Fair enough, although the MP had also complained to The Daily Telegraph that the new post-expenses rules on part time jobs might cramp his work as a local GP. He’s also a bit of a DIY specialist who’d claimed £55,000 over four years to do up his London second home, just 15 miles from Dartford. Along with boundary changes, that might account for the 11 per cent swing Dartford’s new MP, Gareth Johnson, actually got last 6 May.
More important, Howard Stoate later accused Cameron of misquoting him and insisted that he doesn’t “glibly accept every aspect of the Health Bill”.
But the PM was basically correct: Stoate does favour consortium commissioning.
That’s why he was elected chair of the Bexley Commissioning Cabinet by fellow medics in an area which has been “pathfinding” what is emerging as the Lansley model for four years now.
Do spats of this kind matter? Yes, a little.
Cameron thinks Tony Blair wasted chances for public service reform in his first term and has pushed his own schools and university, pensions and NHS reforms hard, too hard for most of us.
“It’s clear we are not carrying the centre ground of the NHS with us,” he recently told historian Anthony Seldon.
But he clearly believes that staff and patients adjust to unpopular reforms – most reforms are resisted – over time and that time is on his side as well as Dr Stoate.
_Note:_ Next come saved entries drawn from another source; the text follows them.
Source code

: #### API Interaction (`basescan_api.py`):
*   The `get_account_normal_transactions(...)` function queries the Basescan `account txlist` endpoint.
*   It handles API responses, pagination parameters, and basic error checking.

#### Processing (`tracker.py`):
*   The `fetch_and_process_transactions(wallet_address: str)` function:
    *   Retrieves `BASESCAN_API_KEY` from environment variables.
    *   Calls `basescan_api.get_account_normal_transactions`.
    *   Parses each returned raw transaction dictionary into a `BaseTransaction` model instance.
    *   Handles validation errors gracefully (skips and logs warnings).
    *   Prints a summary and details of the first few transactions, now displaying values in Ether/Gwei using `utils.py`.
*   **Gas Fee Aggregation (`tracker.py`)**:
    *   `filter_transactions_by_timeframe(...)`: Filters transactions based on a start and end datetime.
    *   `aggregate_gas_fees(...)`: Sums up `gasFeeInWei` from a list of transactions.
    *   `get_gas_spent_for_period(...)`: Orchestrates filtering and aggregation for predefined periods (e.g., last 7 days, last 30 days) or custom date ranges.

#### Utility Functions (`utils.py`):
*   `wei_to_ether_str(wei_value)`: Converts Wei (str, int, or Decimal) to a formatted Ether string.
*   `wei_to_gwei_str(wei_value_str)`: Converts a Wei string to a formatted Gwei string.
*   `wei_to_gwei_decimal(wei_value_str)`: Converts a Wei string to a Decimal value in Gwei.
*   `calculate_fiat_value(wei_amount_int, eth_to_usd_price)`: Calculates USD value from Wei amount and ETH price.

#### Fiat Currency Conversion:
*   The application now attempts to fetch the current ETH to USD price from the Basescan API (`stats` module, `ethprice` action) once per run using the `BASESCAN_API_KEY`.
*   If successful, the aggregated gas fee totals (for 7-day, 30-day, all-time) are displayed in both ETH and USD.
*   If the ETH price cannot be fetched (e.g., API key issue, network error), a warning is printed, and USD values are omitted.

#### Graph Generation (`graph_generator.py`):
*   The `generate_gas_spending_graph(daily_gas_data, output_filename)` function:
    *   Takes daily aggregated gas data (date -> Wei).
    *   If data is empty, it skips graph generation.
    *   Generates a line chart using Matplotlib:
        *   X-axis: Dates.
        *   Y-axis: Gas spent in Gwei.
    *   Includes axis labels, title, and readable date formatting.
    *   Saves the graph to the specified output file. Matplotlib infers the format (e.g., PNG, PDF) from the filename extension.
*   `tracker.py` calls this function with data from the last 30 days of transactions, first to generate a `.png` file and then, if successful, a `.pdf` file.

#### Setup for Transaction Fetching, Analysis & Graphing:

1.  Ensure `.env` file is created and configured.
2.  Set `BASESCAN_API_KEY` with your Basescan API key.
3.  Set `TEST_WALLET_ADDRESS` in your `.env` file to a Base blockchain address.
Hence the famous “pause” which had MPs on all sides demanding after Easter exactly what ministers mean. Will you amend the Health Bill? Yes. How? Wait and see.
Will MPs get a chance to vet the changes before the bill goes to the Lords? Yes, at report and third reading, Andrew Lansley told his Labour shadow, John Healey.
Healey remains suspicious for several good reasons as well as the usual tribal one that he wants the Tories to screw up.
Whatever ministers say, nine out of 10 hospitals face cuts of 4 per cent or more this year, one in seven over 8 per cent.
Staff and services are being cut, voters know it.
Who will they blame? Certainly not cuts maestro David Nicholson, of whom few have heard.